At Persistent, for example, we see this play out across industries and geographies. As an IT services and digital engineering partner, we increasingly co-create with clients and technology partners to embed domain-specific intelligence into reusable frameworks, allowing enterprises to accelerate innovation without compromising on differentiation.

Q. As AI becomes embedded across functions, what new technology and leadership competencies are essential for technology teams? How are CIOs balancing tech skills with domain fluency?

Business understanding is no longer a soft skill; it’s a strategic requirement. Technology teams are moving beyond functional delivery to understand business priorities, customer journeys, regulatory needs and competitive pressures. Domain fluency helps teams anticipate needs and design outcomes. At Persistent, we embed domain specialists within engineering pods to ensure every solution is rooted in a real-world context.

Technical expertise must also be applied with precision. Deep skills in AI, cloud, security and data engineering matter, but only when aligned to the problem at hand. Our work on SASVA™ and iAURA, for example, goes beyond deploying GenAI. We tailor it to regulate environments, integrate with legacy systems and align with client KPIs. Turning technical depth into business impact is what differentiates high-performing teams.

CIOs are balancing domain and technical strength by embedding governance into AI programs. Prompt engineering controls limit who can run sensitive commands, role-based access controls determine who can see enterprise data and principles like least privilege and zero trust ensure no one gets more access than they need. Each enterprise adapts these guardrails to its priorities.

This model creates teams that are both technically strong and business-aware, engineers who understand outcomes and business leaders who grasp AI’s implications. The result is a culture where domain fluency and technical excellence go hand in hand, enabling secure and effective AI adoption.

Q. AI introduces new risks from prompt injection to data leakage. What should CIOs put in place first to build secure, compliant and explainable AI systems?

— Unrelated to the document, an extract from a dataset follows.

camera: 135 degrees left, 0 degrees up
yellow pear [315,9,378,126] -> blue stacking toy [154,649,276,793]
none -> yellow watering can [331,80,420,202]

Beyond risk mitigation, internal audits have a unique opportunity to drive value and enable transformation with the responsible use of AI by shaping governance frameworks that drive innovation.

AI models can absorb sensitive IP, exposing proprietary data to external reuse. The balanced solution is to deploy virtual isolation environments using enterprise-grade AI models that analyze data without learning from it. At Persistent, we use such ring-fenced models to ensure privacy, compliance and innovation coexist. Our Responsible AI framework ensures that our AI objectives align with values and goals that enable responsible and purposeful AI adoption, centered on core principles including fairness, transparency, accountability, security and privacy.

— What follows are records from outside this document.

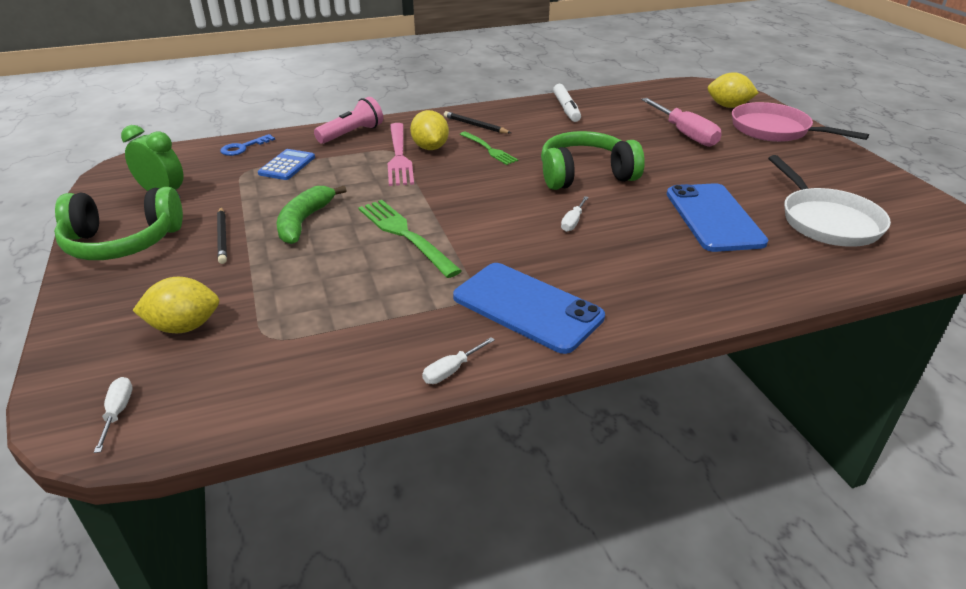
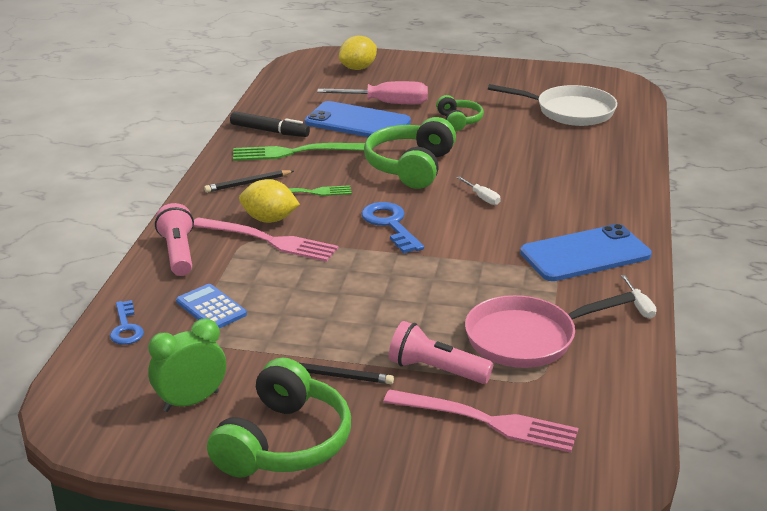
camera: 60 degrees left, 5 degrees down
white screwdriver [94,377,132,453] -> none
yellow lemon [132,277,219,333] -> pink fork [384,389,578,453]
green banana [277,186,346,244] -> none
green fork [358,200,462,278] -> green fork moved to [233,143,365,161]
white marker [553,84,581,122] -> black marker [230,111,310,137]
blue phone [667,183,768,252] -> blue phone moved to [305,101,411,137]
pink pan [732,102,869,142] -> pink pan moved to [465,292,636,368]
none -> blue key [361,202,424,254]
none -> pink flashlight [389,321,493,384]
none -> green headphones [436,95,484,131]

Our Managed Security Service Provider model integrates Zero Trust architectures and AI-led threat modeling to secure hybrid environments, enabling clients to scale securely, making trust-by-design non-negotiable.

Q. What guardrails should enterprises implement to ring-fence data in AI systems and prevent misuse or unintended exposure?

Within enterprise boundaries, AI systems can surface sensitive internal data if not properly governed. Enterprises must implement prompt engineering controls to restrict sensitive queries, enforce role-based access to limit visibility and apply Zero Trust principles to ensure no implicit access.

In implementing necessary data privacy controls or achieving compliance, the first step is to identify the amount of sensitive data being stored, processed and used by respective application systems. Updated and accurate inventory of sensitive data helps in conducting privacy impact assessments, defining and applying data classification policies, responding to any data subject access request and maintaining required ‘records of processing activity.’ Some of the tools available today allow us not only to detect sensitive data but also to implement protection controls such as Anonymization-Pseudonymization and to apply retention or deletion policies in an automated way, reducing manual effort while increasing the accuracy and efficiency of the process.